En dépit des apparences, l'option relativiste ne permet pas, elle non plus, d'échapper à la nécessité d'une définition, fût-elle minimale. En effet, pour pouvoir reconnaître en des objets très différents des " états " d'un même médium, on doit disposer de critères établissant cette appartenance. Il existe donc, forcément, un " noyau invariant ", un dénominateur commun qui permet d'identifier la bande dessinée à travers chacune de ses métamorphoses historiques ou culturelles. Ainsi les deux approches se rejoignent en ceci qu'elles subordonnent finalement, fût-ce sans le revendiquer, le questionnement historique à la conceptualisation sémiotique.
En ce qui me concerne, je me sens plus proche de la deuxième école, tout en ayant le sentiment qu'elle conduit à une sorte d'aporie insatisfaisante. C'est pourquoi je voudrais à la fois éclairer les présupposés de la thèse relativiste, la justifier en quelque sorte, mais aussi dire comment il me paraît nécessaire et possible de la dépasser.
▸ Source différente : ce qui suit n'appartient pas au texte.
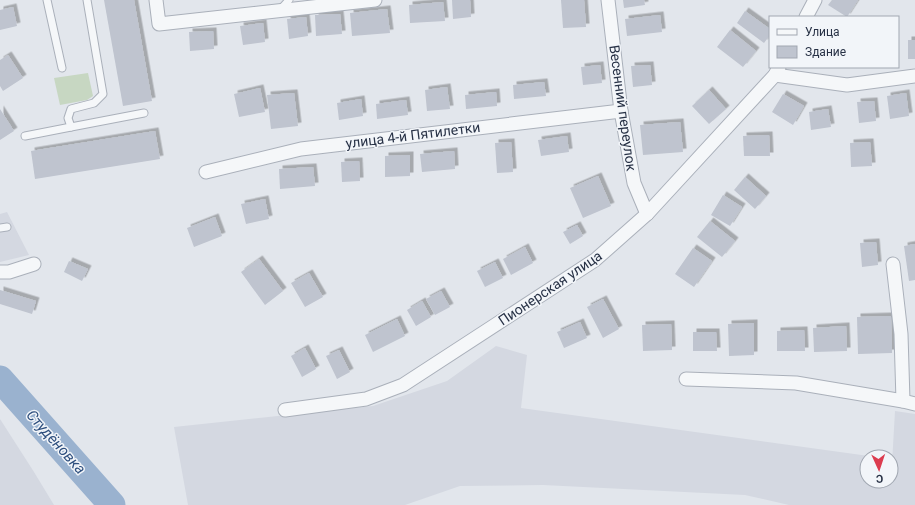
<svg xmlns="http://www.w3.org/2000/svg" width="915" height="505" font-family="Roboto,sans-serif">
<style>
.built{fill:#d4d8e1}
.green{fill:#c7d7c2}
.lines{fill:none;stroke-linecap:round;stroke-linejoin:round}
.river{stroke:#9ab2cf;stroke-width:27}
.building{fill:#bfc4cf;filter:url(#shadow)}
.service-casing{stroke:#aab0ba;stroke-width:9}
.minor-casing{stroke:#aab0ba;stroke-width:15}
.service{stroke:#f5f7f9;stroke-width:7}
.minor{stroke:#f5f7f9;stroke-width:13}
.labels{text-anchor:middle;stroke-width:3;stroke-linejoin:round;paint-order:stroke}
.street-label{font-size:14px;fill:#283246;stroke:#f2f5f9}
.water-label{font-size:15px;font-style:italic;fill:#2e4f7e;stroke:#f2f5f9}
</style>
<defs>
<filter id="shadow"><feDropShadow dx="3.5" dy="-3.5" stdDeviation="0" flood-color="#0004"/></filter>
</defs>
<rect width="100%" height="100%" fill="#e2e6ec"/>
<g class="built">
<polygon points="7,212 29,255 0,262 0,214"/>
<polygon points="496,346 527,355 521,408 876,457 867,457 867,481 891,481 895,411 915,414 915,505 789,505 745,495 543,485 460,486 405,505 188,505 174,427 373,406 447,381"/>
<polygon points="0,419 34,472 54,505 0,505"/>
</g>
<polygon class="green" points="88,73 93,96 87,100 60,105 54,78"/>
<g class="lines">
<polyline class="river" points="0,379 112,505"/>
</g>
<g class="building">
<polygon points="104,0 134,0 152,101 123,106"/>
<polygon points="452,0 470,0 471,17 453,19"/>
<polygon points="561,0 584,0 586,27 563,28"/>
<polygon points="623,0 644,0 645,5 624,8"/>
<polygon points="832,0 858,0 847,17 828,5"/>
<polygon points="443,2 445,21 410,23 409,5"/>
<polygon points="13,7 17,26 0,30 0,10"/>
<polygon points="387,9 390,33 352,36 350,13"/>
<polygon points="745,11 770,29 770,35 764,43 737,23"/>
<polygon points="340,14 342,34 316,36 315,15"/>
<polygon points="660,15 662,32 627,36 625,19"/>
<polygon points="306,17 308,36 289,39 287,19"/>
<polygon points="263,23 265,42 243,45 240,26"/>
<polygon points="730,30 756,51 743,67 717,47"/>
<polygon points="213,31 214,49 190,51 189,32"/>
<rect x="908" y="40" width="7" height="19"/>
<polygon points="8,55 23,78 3,91 0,86 0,60"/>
<polygon points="600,65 602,83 583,85 581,67"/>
<polygon points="650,65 652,85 633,87 631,66"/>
<polygon points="544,82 546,96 514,99 513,85"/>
<polygon points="447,87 450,109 427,111 425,90"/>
<polygon points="260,88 265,112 239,117 234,94"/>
<polygon points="709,90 726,109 709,124 692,106"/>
<polygon points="496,92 497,106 466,109 465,95"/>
<polygon points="294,93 298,126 271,129 267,95"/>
<polygon points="906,93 909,116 890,119 887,96"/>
<polygon points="783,94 804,106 793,125 772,112"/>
<polygon points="361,99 363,116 339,120 337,103"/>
<polygon points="406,100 408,115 377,119 376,104"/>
<polygon points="874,101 876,121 859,123 857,102"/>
<polygon points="0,109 14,131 0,140"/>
<polygon points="828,109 831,127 811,130 809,112"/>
<polygon points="680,122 683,152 643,155 640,125"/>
<polygon points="155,131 160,159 35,179 31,151"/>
<polygon points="769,135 770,156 744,156 743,136"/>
<polygon points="567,136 569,152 541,156 538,140"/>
<polygon points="511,142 513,172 497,173 495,143"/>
<polygon points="870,142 872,166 851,167 850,143"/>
<polygon points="454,151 455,169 422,172 420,154"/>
<polygon points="410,155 410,176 385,177 385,156"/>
<polygon points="359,161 360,181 342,182 341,162"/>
<polygon points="313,167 315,186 280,189 279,169"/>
<polygon points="598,176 611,206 583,218 570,188"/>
<polygon points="745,177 766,196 755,209 734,190"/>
<polygon points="723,195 742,207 730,226 711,215"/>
<polygon points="265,199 269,219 246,224 241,204"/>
<polygon points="215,217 222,236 194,247 187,228"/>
<polygon points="710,221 735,241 722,257 697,237"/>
<polygon points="577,225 583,236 570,244 563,232"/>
<polygon points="876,242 878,265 862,267 860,243"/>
<polygon points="915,244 915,280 909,281 904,246"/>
<polygon points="525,247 533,263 511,275 503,259"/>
<polygon points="693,248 712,261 694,287 675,274"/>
<polygon points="259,259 283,291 265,305 241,272"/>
<polygon points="69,261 88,269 82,281 64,272"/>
<polygon points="495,262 503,278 485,287 477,271"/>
<polygon points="309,273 323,297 305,307 291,283"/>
<polygon points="0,290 36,301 32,314 0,304"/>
<polygon points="441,291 450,307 435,315 426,299"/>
<polygon points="603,299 619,329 603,338 587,307"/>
<polygon points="422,301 431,317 416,326 407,310"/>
<polygon points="891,316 892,353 858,354 857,317"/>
<polygon points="397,319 405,336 373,352 365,335"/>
<polygon points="580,322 587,338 564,348 557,332"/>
<polygon points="754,323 754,355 729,356 728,324"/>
<polygon points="671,324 672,350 643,351 642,325"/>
<polygon points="846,326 847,351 814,352 813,328"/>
<polygon points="804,330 805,351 777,351 777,331"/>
<polygon points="693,332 716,332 717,351 693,351"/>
<polygon points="305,348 316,369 302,377 291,356"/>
<polygon points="339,350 350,372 337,379 326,356"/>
</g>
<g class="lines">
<g class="service-casing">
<g id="service">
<polyline points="47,0 62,68"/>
<polyline points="87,0 103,94 94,103 71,109 68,118 71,127 144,113"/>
<polyline points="280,10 289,0"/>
<polyline points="25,136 71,127"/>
<polyline points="0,228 7,227"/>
</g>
</g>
<g class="minor-casing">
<g id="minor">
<polyline points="156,0 159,24 375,0"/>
<polyline points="608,0 621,111 634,183 647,214"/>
<polyline points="806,17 815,0"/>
<polyline points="775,75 847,85 915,76"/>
<polyline points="206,172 301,149 621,111"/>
<polyline points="893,264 901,334 903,401 915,404"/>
<polyline points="0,272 9,272 34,264"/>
<polyline points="686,379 796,383 903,401"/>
<polyline points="285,410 366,399 403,385 595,260 647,214 775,75 779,67"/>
</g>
</g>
<use href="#service" class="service"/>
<use href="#minor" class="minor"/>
</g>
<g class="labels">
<g class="street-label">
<text transform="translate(623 108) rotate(82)" y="5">Весенний переулок</text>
<text transform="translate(413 135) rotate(-7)" y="5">улица 4-й Пятилетки</text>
<text transform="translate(550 288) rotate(-34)" y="5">Пионерская улица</text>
</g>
<g class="water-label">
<text transform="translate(56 442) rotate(48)" y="5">Студёновка</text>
</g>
</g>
<rect x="769" y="16" width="130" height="52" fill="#f2f5f9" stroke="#a1a7b1"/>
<rect x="777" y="29" width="20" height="6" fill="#f5f7f9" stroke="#a1a7b1"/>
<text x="805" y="36" font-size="12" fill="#283246">Улица</text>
<rect x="777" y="46" width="20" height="12" fill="#bfc4cf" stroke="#a1a7b1"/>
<text x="805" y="56" font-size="12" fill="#283246">Здание</text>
<g transform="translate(879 469) rotate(177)"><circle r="19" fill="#f2f5f9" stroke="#a1a7b1"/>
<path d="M0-3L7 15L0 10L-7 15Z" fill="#dc3c4f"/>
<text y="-6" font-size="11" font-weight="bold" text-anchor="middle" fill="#283246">С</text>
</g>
</svg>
Impasse de la définition sémiotique

Si définir la bande dessinée apparaît donc comme une nécessité heuristique au regard des interrogations que suscite son histoire, encore faut-il préciser de quel type de définition l'on a besoin, ou auquel il est raisonnable de prétendre.
Le sujet que j'ai annoncé en tête de ces pages concerne la relation entre deux champs disciplinaires. Or chacun d'eux est susceptible de produire une définition de la bande dessinée, et ces deux définitions ne seront pas exactement superposables, les visées méthodologiques ne coïncidant pas. La sémiotique définira la bande dessinée comme fait de langage ; l'histoire, et plus particulièrement l'histoire culturelle, la définira comme un fait de civilisation.
Les chercheurs européens, français notamment, ont généralement privilégié l'approche sémiotique ; nos collègues anglo-saxons répondent sur le même terrain, mais ajoutent volontiers des considérations sur la diffusion ou la nature du message véhiculé, rejoignant ainsi les problématiques traditionnelles des Mass Media Studies et des Popular Culture Studies.
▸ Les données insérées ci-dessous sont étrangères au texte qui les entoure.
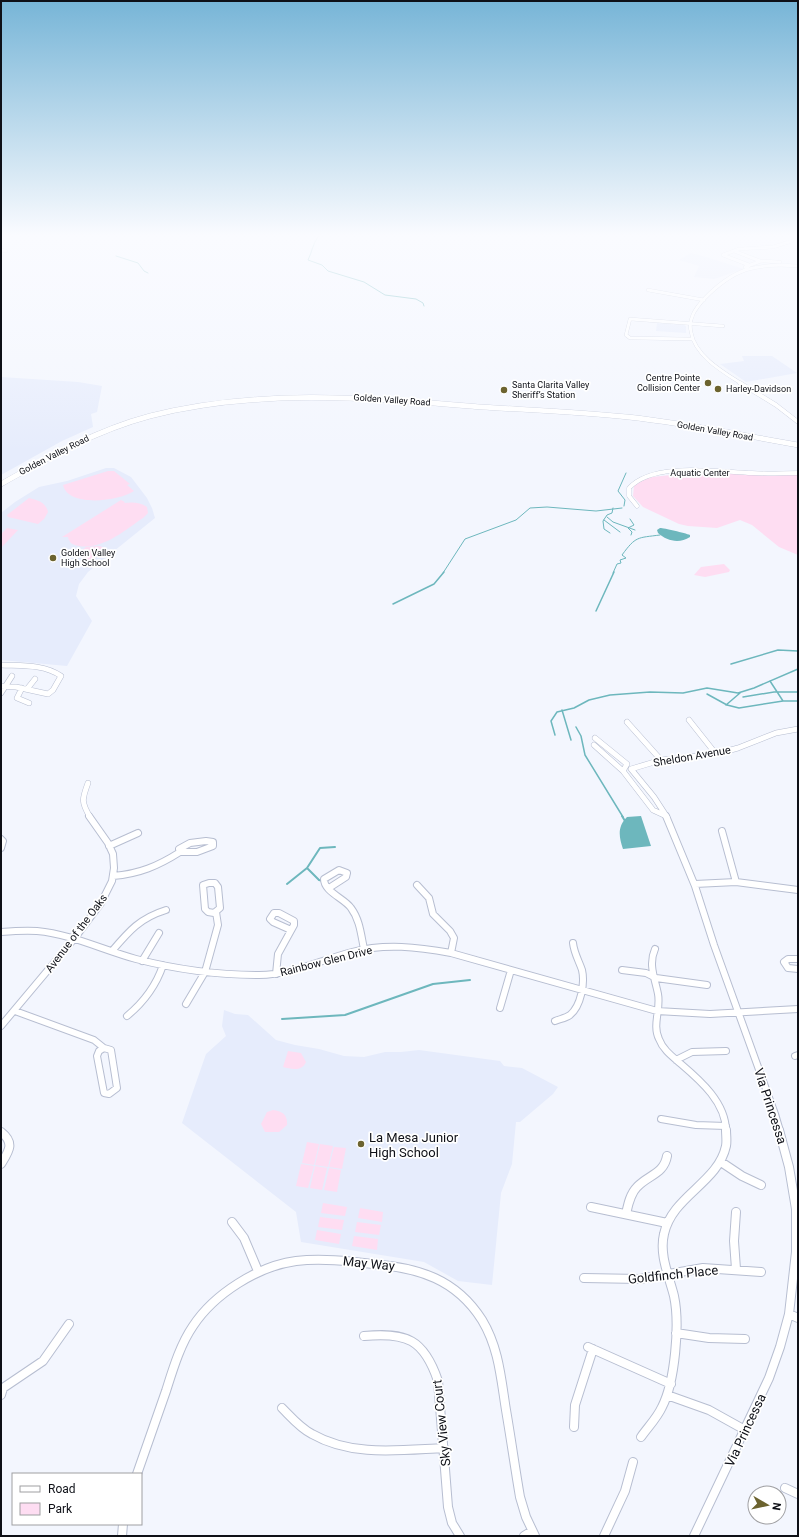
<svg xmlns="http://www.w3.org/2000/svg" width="799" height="1537" font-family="Roboto,sans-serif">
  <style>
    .built { fill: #e6ecfc }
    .green { fill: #feddf2 }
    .water { fill: #6db7bd }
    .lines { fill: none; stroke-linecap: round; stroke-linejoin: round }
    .stream-far2 { stroke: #6db7bd; stroke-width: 1 }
    .stream-far1 { stroke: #6db7bd; stroke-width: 1.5 }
    .stream { stroke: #6db7bd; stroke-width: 2 }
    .minor-far4-casing { stroke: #b7bed1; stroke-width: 3.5 }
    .minor-far3-casing { stroke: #b7bed1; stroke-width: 4.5 }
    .minor-far2-casing { stroke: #b7bed1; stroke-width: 6 }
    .minor-far1-casing { stroke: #b7bed1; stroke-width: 8 }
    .minor-casing { stroke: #b7bed1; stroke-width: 10 }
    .major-casing { stroke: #b7bed1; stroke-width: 5.5 }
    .minor-far4 { stroke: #fff; stroke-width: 3 }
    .minor-far3 { stroke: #fff; stroke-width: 4 }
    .minor-far2 { stroke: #fff; stroke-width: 5 }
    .minor-far1 { stroke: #fff; stroke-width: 6 }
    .minor { stroke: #fff; stroke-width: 8 }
    .major { stroke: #fff; stroke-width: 5 }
    .poi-dot { fill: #6c632f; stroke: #fff; stroke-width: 1.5 }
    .labels { text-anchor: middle; stroke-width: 3.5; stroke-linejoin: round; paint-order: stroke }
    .far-poi-label { font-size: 9px; fill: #0e1017; stroke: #fff; text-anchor: start }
    .far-street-label { font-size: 9px; fill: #0e1017; stroke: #fff }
    .street-label { font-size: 11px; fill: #0e1017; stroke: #fff }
    .near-street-label { font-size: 13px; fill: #0e1017; stroke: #fff }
    .near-poi-label { font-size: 13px; fill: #0e1017; stroke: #fff; text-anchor: start }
  </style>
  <rect width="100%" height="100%" fill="#f3f6fe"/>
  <path class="built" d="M 691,253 L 706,257 L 744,269 L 714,279 L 694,277 L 699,266 L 679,260 Z
    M 657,323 L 684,325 L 686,326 L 686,333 L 656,331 Z
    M 742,356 L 772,356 L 797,373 L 746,382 L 720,364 L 744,361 Z
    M 1,377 L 78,382 L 102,386 L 97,412 L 91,414 L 93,427 L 62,441 L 1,475 Z
    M 106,468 L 114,468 L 131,477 L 147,498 L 152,508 L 155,518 L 88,572 L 79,584 L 76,596 L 92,621 L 67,666 L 1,660 L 1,513 L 15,502 L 39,487 L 67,481 Z
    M 224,1010 L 235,1014 L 248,1015 L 276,1040 L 295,1045 L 319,1049 L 344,1056 L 364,1057 L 385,1052 L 401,1052 L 419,1050 L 500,1061 L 504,1066 L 522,1068 L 558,1087 L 553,1094 L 520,1122 L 516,1122 L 512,1164 L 501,1193 L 492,1285 L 458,1281 L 424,1262 L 301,1242 L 296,1212 L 182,1123 L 206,1054 L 226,1036 L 222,1026 Z"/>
  <path class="green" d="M 108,471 L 114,471 L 130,484 L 127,485 L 134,491 C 120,501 68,508 63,485 Z
    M 690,473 L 798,475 L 798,555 L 779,547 L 752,525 L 740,520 L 717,528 L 688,526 L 679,524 L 643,507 L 633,496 L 634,486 L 642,480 L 652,477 Z
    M 29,498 C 37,500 46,502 48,512 L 44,519 L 38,524 L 8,517 L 7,515 Z
    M 121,500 L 125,502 L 124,503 C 132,502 140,502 147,507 L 148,513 L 143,518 C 125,530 103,550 79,546 C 73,545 69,543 68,537 L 62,537 Z
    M 7,528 L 18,530 L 1,548 L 1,534 Z
    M 99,546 L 106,548 L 92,559 L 84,561 L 80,552 L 86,547 Z
    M 724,564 L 730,570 L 729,572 L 705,577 L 694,575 L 701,567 Z
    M 288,1051 L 301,1053 L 306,1062 C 302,1072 291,1069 283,1067 Z
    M 273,1110 C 282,1111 288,1115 287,1125 L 279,1132 L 265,1132 L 261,1124 L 267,1112 Z
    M 307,1142 L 319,1144 L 314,1165 L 302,1163 Z
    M 320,1144 L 333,1146 L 328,1167 L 315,1165 Z
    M 334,1147 L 346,1148 L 342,1169 L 329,1167 Z
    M 301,1164 L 314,1166 L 308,1188 L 296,1186 Z
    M 315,1166 L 327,1168 L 322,1190 L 310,1188 Z
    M 329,1168 L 341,1170 L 337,1192 L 324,1190 Z
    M 323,1203 L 347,1207 L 345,1216 L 321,1213 Z
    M 360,1208 L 383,1212 L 382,1222 L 358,1218 Z
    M 320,1217 L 344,1220 L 342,1230 L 318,1227 Z
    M 357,1222 L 381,1225 L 379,1235 L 355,1232 Z
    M 317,1230 L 341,1234 L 339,1244 L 315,1240 Z
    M 354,1236 L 378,1239 L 377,1250 L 352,1246 Z"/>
  <path class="water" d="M 660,528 C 664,528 685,533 690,535 L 690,537 C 679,544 667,541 658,533 L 657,530 Z
    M 641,816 L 651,846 L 623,849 C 619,837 617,827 627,817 Z"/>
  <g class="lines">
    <path class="stream-far2" d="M 318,237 C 313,243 312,252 308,260 L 322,265 L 328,271 L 364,282 L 385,295 L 416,299 L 423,303 L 424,306
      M 116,256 L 138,263 L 144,271 L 148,273
      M 624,506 L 625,500 L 618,491 L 626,473
      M 607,517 L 613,522 L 635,530
      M 630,519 L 634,525 L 628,528 L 632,532 L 631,535
      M 604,520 L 620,532
      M 610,533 L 604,529 L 603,521 L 607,515 L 612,513 L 613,508
      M 443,573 L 465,539 L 516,520 L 530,508 L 547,507 L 596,511 L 622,508
      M 613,573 L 617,564 L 621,563 L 620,560 L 626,558 L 622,555 C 636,536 637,538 660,535"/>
    <path class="stream-far1" d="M 393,604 L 434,584 L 444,572
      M 596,611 L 614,572
      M 731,664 L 778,650 L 798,651
      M 707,694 L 727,705 L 739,708 L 783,701 L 770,681
      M 743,697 L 774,692 L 798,692
      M 783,701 L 798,701
      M 726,705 L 740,693
      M 562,710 L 571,740
      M 576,727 L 581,736 L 585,755 L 623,817
      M 555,735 L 551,721 L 557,712 L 574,708 L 589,700 L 610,695 L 650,692 L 683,693 L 707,688 L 738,693 L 754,688 L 798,669"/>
    <path class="stream" d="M 622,816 L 625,821
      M 323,881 L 319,880 L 307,868 L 320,848 L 335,847
      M 287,884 L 307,868
      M 282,1019 L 345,1015 L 433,984 L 470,980"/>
    <g class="minor-far4-casing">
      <path id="minor-far4" d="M 1,250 L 6,251
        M 734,251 L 760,261
        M 723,255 L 739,249 L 773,247 L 792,241
        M 723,255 L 749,265
        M 750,269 L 745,267 L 761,261 L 780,262
        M 648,290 L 704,300
        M 693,339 L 630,338 L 626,335 L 630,319 L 723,326
        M 742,384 C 723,372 695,356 691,332 C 688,319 695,309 704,299 C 734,268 755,263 798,266"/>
    </g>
    <g class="minor-far3-casing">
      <path id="minor-far3" d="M 740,383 L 776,405 L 798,422
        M 637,506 L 629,496 L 629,488 C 654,461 717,472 752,473 C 767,474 783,473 798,473"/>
    </g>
    <g class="minor-far2-casing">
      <path id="minor-far2" d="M 1,665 C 21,666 44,664 61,676 L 53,690 L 48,694 L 16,687 L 1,686
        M 22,688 L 17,698 L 29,703
        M 27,689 L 35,679
        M 1,693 L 12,676
        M 689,720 L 716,754
        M 627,722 L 661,760
        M 595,738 L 627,764 L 623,771
        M 594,745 L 623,771 L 653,810 L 666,816
        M 88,783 C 82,799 81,802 90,817
        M 667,817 L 654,797 L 631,769 L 661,760 L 716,754 L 738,748 L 776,733 L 798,729"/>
    </g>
    <g class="minor-far1-casing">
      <path id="minor-far1" d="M 666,816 L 695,886 L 714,945 L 775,1114 L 780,1131
        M 722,831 L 736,882
        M 1,839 L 3,841 L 1,848
        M 206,841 L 213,842 L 213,846 L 197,852 L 180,852 L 179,849 L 190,843 Z
        M 109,846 L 138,833
        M 113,876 C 139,874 158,866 180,852
        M 209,883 L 215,883 L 218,887 L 220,908 L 214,913 L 208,912 L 205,909 L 203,885 Z
        M 695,884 L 736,882 L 798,890
        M 417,885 L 429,898 L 433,914 L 450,931 L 454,938 L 451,953
        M 329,888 L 346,877 L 347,873 L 339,870 L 324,879 C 324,892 344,898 351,908 C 360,920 361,935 364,949
        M 1,932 C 13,931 25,930 37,931 C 71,934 103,950 136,959 C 175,969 218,975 259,975 C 291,975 321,960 352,952 C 385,943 418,947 451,953 L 657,1011 L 710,1014 L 798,1009
        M 655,949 C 648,965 655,978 658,994 C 661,1009 652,1025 659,1039 C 663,1050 673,1057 681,1064 C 701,1081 726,1103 726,1131
        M 112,951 C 129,931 140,918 166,910
        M 798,959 L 788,959 L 784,962 L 788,968 L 798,969
        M 142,961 L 159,933
        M 622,970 L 646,973 L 656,978 L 707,985
        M 276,974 L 278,954 L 294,925 L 294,921 L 279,913 L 274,913 L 270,919 L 273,922 L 291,930
        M 186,1004 L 205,972 L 218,925 L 216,912
        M 500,1008 L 511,970
        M 15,1011 L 94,1040 L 104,1048
        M 127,1016 C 144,1002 156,986 163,965
        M 555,1021 C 560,1019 566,1018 570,1015 C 581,1006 585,983 582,970 C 579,961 574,953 573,943
        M 1,1026 L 74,939 L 101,903 L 112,881 L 114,868 L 113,854 L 108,843 L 89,816
        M 104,1048 L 111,1050 L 117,1088 L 109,1094 L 104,1093 L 97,1056 L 99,1051 Z
        M 795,1056 L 798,1055
        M 676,1060 L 692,1052 L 726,1051
        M 661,1119 L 696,1125 L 726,1126"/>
    </g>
    <g class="minor-casing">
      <path id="minor" d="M 1,1132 C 15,1143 9,1151 1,1164
        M 721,1162 L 742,1176 L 761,1185
        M 591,1207 L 667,1223
        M 736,1212 L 734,1241 L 736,1269
        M 626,1214 C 628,1205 630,1194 637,1187 C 648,1175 664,1174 667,1156
        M 232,1222 L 244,1238 L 258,1271
        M 584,1278 L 640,1279 L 703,1268 L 761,1272
        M 789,1314 L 798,1318
        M 676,1333 L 709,1338 L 745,1339
        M 364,1336 C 406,1332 424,1339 438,1381 L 448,1507 L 452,1523 L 460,1536
        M 588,1347 L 671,1384
        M 3,1388 L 43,1361 L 69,1324
        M 1,1395 L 3,1388
        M 667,1395 L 709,1410 L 745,1430
        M 282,1408 C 291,1417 300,1428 312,1434 C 352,1457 400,1450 444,1448
        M 574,1427 L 575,1405 L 593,1349
        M 641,1437 C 648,1427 657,1418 662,1407 C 675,1382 680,1324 674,1296 C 669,1276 659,1255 664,1234 C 672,1196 718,1183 726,1146 C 727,1141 726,1135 726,1130
        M 137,1474 C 147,1446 156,1419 166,1391 C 173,1369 180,1345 193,1326 C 214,1294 258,1266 296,1261 C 321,1258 348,1261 373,1264 C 419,1268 456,1279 482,1320 C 499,1348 501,1379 506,1410 C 511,1439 515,1468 520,1497 L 526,1517 L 535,1536
        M 785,1488 L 798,1494
        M 122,1536 L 123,1524
        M 524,1536 L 532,1531
        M 604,1536 L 625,1491 L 633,1462
        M 694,1536 L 769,1378 L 780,1347 L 789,1314 L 796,1252 L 796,1209 L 789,1167 L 779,1130"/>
    </g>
    <g class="major-casing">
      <path id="major" d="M 1,484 C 49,457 97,430 150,416 C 259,388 370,398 481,407 C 530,410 579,412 628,417 C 685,423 741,435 798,445"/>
    </g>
    <use href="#minor-far4" class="minor-far4"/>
    <use href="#minor-far3" class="minor-far3"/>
    <use href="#minor-far2" class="minor-far2"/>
    <use href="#minor-far1" class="minor-far1"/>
    <use href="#minor" class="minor"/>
    <use href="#major" class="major"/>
  </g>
  <linearGradient id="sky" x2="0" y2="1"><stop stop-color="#77b5d7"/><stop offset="0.52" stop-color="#fafbff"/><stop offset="1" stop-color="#fafbff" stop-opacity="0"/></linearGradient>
  <rect width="799" height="452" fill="url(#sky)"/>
  <g class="poi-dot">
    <circle cx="708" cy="383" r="4"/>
    <circle cx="718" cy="389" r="4"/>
    <circle cx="504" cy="390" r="4"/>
    <circle cx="53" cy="558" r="4"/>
    <circle cx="361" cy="1144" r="4"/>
  </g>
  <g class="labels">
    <g class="far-poi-label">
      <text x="700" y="381" text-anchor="end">Centre Pointe<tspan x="700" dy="10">Collision Center</tspan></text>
      <text x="512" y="388">Santa Clarita Valley<tspan x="512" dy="10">Sheriff’s Station</tspan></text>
      <text x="726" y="392">Harley-Davidson</text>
      <text x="61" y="556">Golden Valley<tspan x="61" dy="10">High School</tspan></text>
    </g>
    <g class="far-street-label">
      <text transform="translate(392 400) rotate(4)" y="3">Golden Valley Road</text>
      <text transform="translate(715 431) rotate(10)" y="3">Golden Valley Road</text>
      <text transform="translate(54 455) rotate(-27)" y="3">Golden Valley Road</text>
      <text x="700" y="476">Aquatic Center</text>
    </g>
    <g class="street-label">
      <text transform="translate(692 756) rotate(-10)" y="4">Sheldon Avenue</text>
      <text transform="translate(76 933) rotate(-53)" y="4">Avenue of the Oaks</text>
      <text transform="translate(326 961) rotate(-14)" y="4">Rainbow Glen Drive</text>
    </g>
    <g class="near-street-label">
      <text transform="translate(771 1106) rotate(72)" y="5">Via Princessa</text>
      <text transform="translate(369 1263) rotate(6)" y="5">May Way</text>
      <text transform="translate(673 1274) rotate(-6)" y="5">Goldfinch Place</text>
      <text transform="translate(441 1423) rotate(-96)" y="5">Sky View Court</text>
      <text transform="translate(745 1430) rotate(-65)" y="5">Via Princessa</text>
    </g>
    <g class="near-poi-label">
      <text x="369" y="1142">La Mesa Junior<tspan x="369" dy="15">High School</tspan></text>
    </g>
  </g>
  <rect width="799" height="1537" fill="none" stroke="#0e1017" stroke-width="4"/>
  <rect x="12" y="1473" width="130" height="52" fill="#ffffff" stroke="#9f9fa2"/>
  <rect x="20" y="1486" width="20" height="6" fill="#ffffff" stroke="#9f9fa2"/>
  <text x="48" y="1493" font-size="12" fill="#0e1017">Road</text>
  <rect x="20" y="1503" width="20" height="12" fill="#feddf2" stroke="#9f9fa2"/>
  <text x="48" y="1513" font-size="12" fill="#0e1017">Park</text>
  <g transform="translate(767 1505) rotate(99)"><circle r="19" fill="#ffffff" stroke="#9f9fa2"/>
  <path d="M0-3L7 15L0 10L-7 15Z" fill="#6c632f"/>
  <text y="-6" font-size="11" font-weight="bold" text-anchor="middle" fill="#0e1017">N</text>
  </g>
</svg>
Si l'on entend par définition l'énumération précise, exhaustive et, partant, exclusive des attributs caractérisant l'objet étudié, je tiens le problème d'une définition sémiotique de la bande dessinée pour insoluble.
Les pages 14 à 21 de mon Système de la BD (PUF, 1999) ont été consacrées à démontrer cette impossibilité. D'une part, en discutant les définitions proposées par quelques chercheurs, tant français (Alain Rey, Antoine Roux, Pierre Couperie) qu'anglo-saxons (David Kunzle, Bill Blackbeard) ; d'autre part, en montrant que deux des traits pertinents généralement retenus comme critères définitoires, savoir le caractère mixte (bi-sémiotique) du langage de la bande dessinée, lieu de rencontre supposé de l'iconique et du verbal, et la permanence, au fil des vignettes, d'au moins un personnage identifiable, sont démentis par maints contre-exemples, et doivent donc être tenus pour contingents.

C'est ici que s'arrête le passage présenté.